En janvier 2013,  le chef d’Etat a affirmé que le Kazakhstan, à travers ses multiples collaborations avec la Russie et la Biélorussie dans le cadre de l’Union eurasienne, demeure ancré à la sphère d’influence historique de l’Union soviétique. Lors d’une rencontre avec des représentants des corps diplomatiques, le président a précisé que

        « L’intégration eurasienne est un avantage stratégique pour la troisième révolution industrielle. Nous avons l’intention d’avancer ensemble vers les nouvelles technologies. Mais le Kazakhstan, la Russie et la Biélorussie restent des pays indépendants avec leurs propres intérêts nationaux ».

Dans un monde où les grands ensembles économiques sont rois, le Kazakhstan frontalier avec la Chine, ne peut pas s’éloigner de la Russie, ne serait-ce que pour des raisons économiques.  Bien qu’il existe aussi un projet régional d’intégration panturcique sous la forme du projet de «Nouvelle Route de la Soie», promu par les Etats-Unis cherchant à renforcer la région autour de l’Afghanistan, le Kazakhstan a choisi le bloc de l’ancien empire soviétique. C’est pour cela que le choix de l’alphabet latin apparaît plus comme une reconnaissance du triomphe mondial de l’alphabet latin – sous l’effet mondialisateur des échanges et des révolutions informationnelles – qu’un choix stratégique d’un éloignement avec la Russie.
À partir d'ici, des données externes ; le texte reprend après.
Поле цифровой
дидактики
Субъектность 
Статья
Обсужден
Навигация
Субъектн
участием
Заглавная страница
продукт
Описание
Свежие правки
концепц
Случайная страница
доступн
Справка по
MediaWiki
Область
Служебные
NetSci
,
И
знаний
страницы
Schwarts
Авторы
Cependant, les relations russo-kazakhes ne sont pas simples. En atteste les désaccords autour de la base spatiale de Baïkonour qui ne sont que le sommet de l’iceberg des désaccords entre Moscou et Astana. Il apparait clairement que l’adoption de l’alphabet latin est une  reconnaissance du rôle des langues occidentales dans la vie sociale kazakhe et de la politique extérieure.

Pour une nation historiquement nomade, l’alphabet latin ouvrira grand les portes de la mobilité internationale à son peuple comme il permettra aux autres peuple de découvrir plus facilement son grand et époustouflant territoire.